The practical implication: security teams and engineering teams need to collaborate from the start. When engineers begin working on something new, they call their security person. Security people proactively ask what is coming down the pipeline. That simple communication pattern is the only way Brook has ever seen the “late security requirements” problem get solved in practice, a principle that applies equally to DevSecOps workflows.
What should resource-constrained startups focus on first?
For teams without a dedicated security engineer or budget, Brook recommends a practical ramp:
- Get security testing tooling running immediately. Open source tools like Semgrep are free and integrate into Git workflows via GitHub Actions. Even if they are noisy, they surface weaknesses in the code that would otherwise go unnoticed.
- Threat model to the best of your ability. Adam Shostack’s four questions cover it: What are we building? What can go wrong? What are we going to do about it? Have we done enough?
- Use freemium models. Tools like Snyk offer basic scanning at no cost. Start there and upgrade as revenue grows.
- Consider a part-time security consultant. As budget allows, bring in an experienced architect for periodic guidance rather than trying to justify a full-time hire.
The cost of skipping this: if you do not threat model during design, you build weaknesses that require expensive rework later. The barrier to entry for basic application security has never been lower — there is no longer a valid excuse for doing nothing.
Can ChatGPT solve application security problems?
No — but it can be a useful starting tool with clear limitations.
- Where it helps: If you know nothing about a security topic, ChatGPT provides a reasonable starting summary (comparable to an introductory chapter of any book). It saves time by aggregating information from multiple sources. AI-assisted search helps practitioners skip the manual URL-by-URL trawl.

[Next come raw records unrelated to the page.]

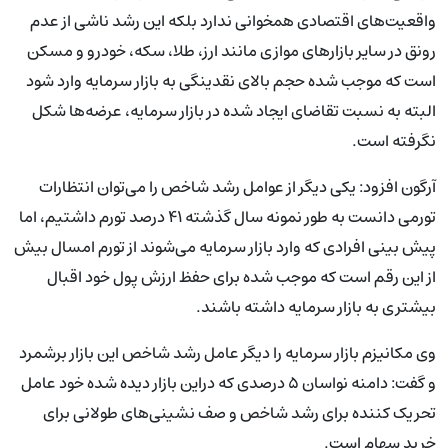
واقعیت‌های اقتصادی همخوانی ندارد بلکه این رشد ناشی از عدم
رونق در سایر بازارهای موازی مانند ارز، طلا، سکه، خودرو و مسکن
است که موجب شده حجم بالای نقدینگی به بازار سرمایه وارد شود
البته به نسبت تقاضای ایجاد شده در بازار سرمایه، عرضه‌ها شکل
نگرفته است.
آرگون افزود: یکی دیگر از عوامل رشد شاخص را می‌توان انتظارات
تورمی دانست به طور نمونه سال گذشته ۴۱ درصد تورم داشتیم، اما
پیش بینی افرادی که وارد بازار سرمایه می‌شوند از تورم امسال بیش
از این رقم است که موجب شده برای حفظ ارزش پول خود اقبال
بیشتری به بازار سرمایه داشته باشند.
وی مکانیزم بازار سرمایه را دیگر عامل رشد شاخص این بازار برشمرد
و گفت: دامنه نواسان ۵ درصدی که دراین بازار دیده شده خود عامل
تحریک کننده برای رشد شاخص و صف نشینی‌های طولانی برای
خرید سهام است.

- Where it fails: It hallucinates confidently. Brook asked ChatGPT to summarize specific chapters from his own book — the responses contained generic security information unrelated to the actual content. When asked about himself, it described him as a “woman fantasy writer” who does not exist.
- For AI-assisted coding: Experienced developers get significant productivity gains by iterating with code assistants — spotting mistakes, requesting fixes, and converging on working code quickly. But the AI does not distinguish between secure and insecure patterns in its training data. Without expertise to validate output, you inherit other people’s vulnerabilities.

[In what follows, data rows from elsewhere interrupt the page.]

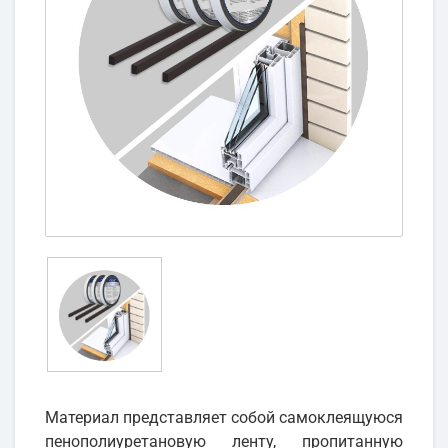
Материал представляет собой самоклеящуюся
пенополиуретановую ленту, пропитанную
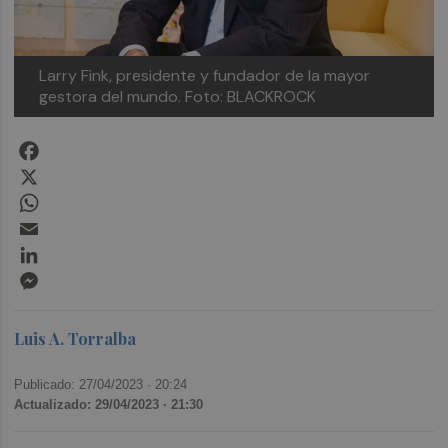
Larry Fink, presidente y fundador de la mayor
gestora del mundo. Foto: BLACKROCK
Facebook
X
WhatsApp
Email
LinkedIn
Messenger
Luis A. Torralba
Publicado: 27/04/2023 ·
20:24
Actualizado: 29/04/2023 · 21:30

The bottom line: ChatGPT is a tool, not a replacement for expertise. It helps beginners orient themselves and helps experienced practitioners save time. It does not do AppSec for you. For a deeper look at how generative AI intersects with security workflows, see building security using GenAI.
How does Brook rate common security practices?

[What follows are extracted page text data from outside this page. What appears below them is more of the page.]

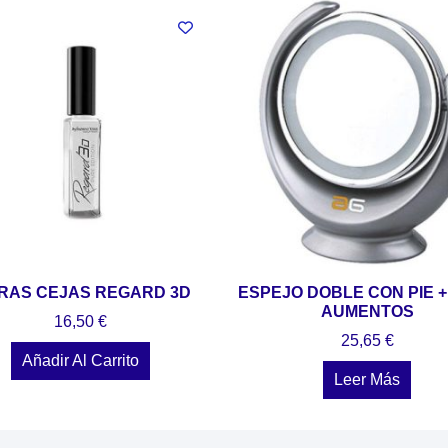
BRAS CEJAS REGARD 3D
ESPEJO DOBLE CON PIE +
AUMENTOS
16,50
€
25,65
€
Añadir Al Carrito
Leer Más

Three rapid-fire ratings from the episode:
- Train employees during onboarding only (no continuous training): Rated -1 (off the scale). A Carnegie Mellon study found 67% of people will click a phishing link if the topic interests them. Without regular reinforcement, security awareness degrades rapidly. Acceptable use, phishing awareness, and data handling all need repeated reminders.
- Conducting periodic security audits: Rated 3. Essential but insufficient on its own. An audit is one piece of the testing regime. Between audits, software updates introduce new vulnerabilities. No single technique is sufficient — audits must be complemented by continuous automated scanning.
- Using a password manager with unique passwords: Rated 5. Non-negotiable. Every piece of software will eventually have a vulnerability (including password managers), but that is not a reason to avoid them. The alternative — reusing passwords — is far more dangerous than the theoretical risk of a password manager breach.